As our longtime readers know, I’ve seen my share of stupid movies but it’s hard for me to think of any recent film that’s quite as dumb as Rings.
It’s a shame, really. Rings, which came out in February of this year, is the second sequel to The Ring. Despite the fact that it’s been imitated by a countless number of inferior rip-offs and the film’s central premise of evil traveling through a VHS tape has become dated, The Ring actually holds up pretty well. But, Rings just does not work.
It should be said that Rings gets off to a good and chilling start, with passengers on an airplane asking if they’ve heard about “the tape that can kill you” and then Samara Morgan (Bonnie Morgan) suddenly appearing on every screen in the plane. It’s the film’s way of declaring, “Just because VHS tapes are a thing of the past, that’s not going to stop our Samara!” It’s a good opening but it’s also only five minutes and it’s followed by a “two years later…” title card.

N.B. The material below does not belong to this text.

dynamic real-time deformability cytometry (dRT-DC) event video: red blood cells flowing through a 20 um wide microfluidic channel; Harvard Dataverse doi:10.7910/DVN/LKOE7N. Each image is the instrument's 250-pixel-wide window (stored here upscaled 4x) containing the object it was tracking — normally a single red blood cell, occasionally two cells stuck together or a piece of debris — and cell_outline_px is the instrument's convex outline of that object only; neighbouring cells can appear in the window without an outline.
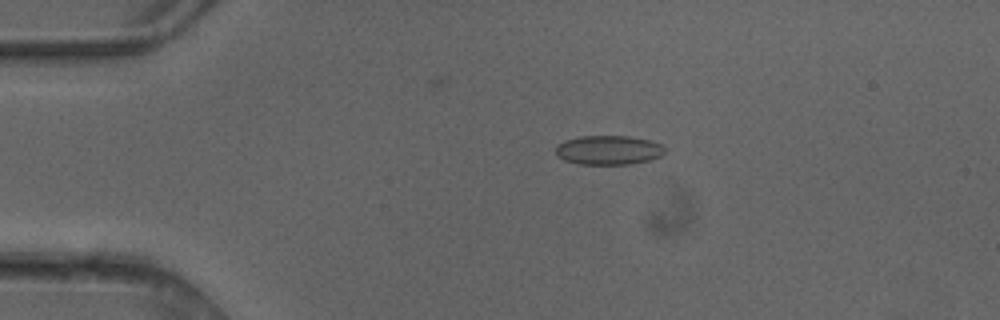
{"species": "common noctule bat (a hibernating species)", "species_latin": "Nyctalus noctula", "temperature_condition": "cold", "stored_images_in_passage": 3, "camera_frame_rate_fps": 3000, "um_per_image_px": 0.085, "animal": {"sex": "female"}, "frame": {"image": 1, "passage_image": 2, "time_ms": 0.333, "image_size_px": [1000, 320], "cell_outline_px": [[664, 152], [660, 156], [652, 160], [632, 164], [580, 164], [564, 160], [556, 156], [556, 144], [564, 140], [580, 136], [628, 136], [648, 140], [660, 144], [664, 148]], "centroid_in_image_um": [51.69, 12.76], "position_along_channel_um": 33.3, "area_um2": 18.67}}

Spoiler alert: two years later, everything goes down hill and the movie gets stupid.
The main plot of Rings deals with Holt (Alex Roe) and Julia (Matilda Lutz, who looks and sounds like Ellen Page but isn’t Ellen Page). They’re teenagers in love and when Holt leaves for college, they promise to skype each other every night. However, one night, Julia sits down in front of her laptop and discovers that Holt is not in his dorm room. Instead, there’s a woman demanding to know where Holt is.
HOLT HAS DISAPPEARED!
Julia goes to the college to find her boyfriend. She discovers that Holt has fallen in with a professor (Johnny Galecki) who apparently watched the infamous video tape. In order to avoid dying, the professor showed the tape to one of his students. And then he had that student find someone else to watch the tape and so on and so forth. I kept waiting for someone to ask the professor why he was ripping off It Follows but, apparently, no one at the college has ever seen a horror film.
Anyway, Holt has yet to force anyone to watch the video tape and he’s running out of time. In order to save her boyfriend’s life, Julia watched the video. Oddly, we don’t really get to see much of the video in Rings. I’m going to assume that the filmmakers felt that it would be pointless to show the whole video again since, presumably, the everyone in the audience has seen either The Ring or The Ring 2 or maybe even Ringu. But seriously, this is a Ring movie. Not showing the entire video without interruption feels almost disrespectful to the audience. It’s kind of like making a Friday the 13th movie and then refusing to actually show us Jason killing any of the counselors.
Anyway, after she watches the video, a weird symbol appears on Julia’s hand and somehow, all of this leads to Holt and Julia going to the town of Sacrament Valley, which is where Samara was buried after she was retrieved from that well at the end of the first Ring. Julia and Holt do some investigating, which basically means talking to a bunch of overacting character actors with inconsistent Southern accents. The film spends the majority of its time filling in Samara’s backstory, which is kind of pointless since we learned everything that we needed to know about Samara during the first two films. It’s enough to know that she’s a little girl who can pop out of your TV and kill you. She doesn’t really need the Ancestry DNA treatment that she gets from Rings.
Vincent D’Onofrio appears as a reclusive blind man, who might be the key to figuring out whatever’s supposed to be going on. D’Onofrio gives a performance that makes his work on Law and Order: Criminal Intent look subtle and nuanced. Normally, I wouldn’t mind an actor going over the top in a film like this but there’s nothing surprising about D’Onofrio’s character. Even when his big secret was revealed, I shrugged.
Rings is one of those worst movies of 2017, featuring bad acting, bad direction, and totally wasting whatever potential the franchise had left. The dialogue was so bad and the characters were so inconsistent that the movie actually made me angry. It doesn’t even work as a self-reflective parody.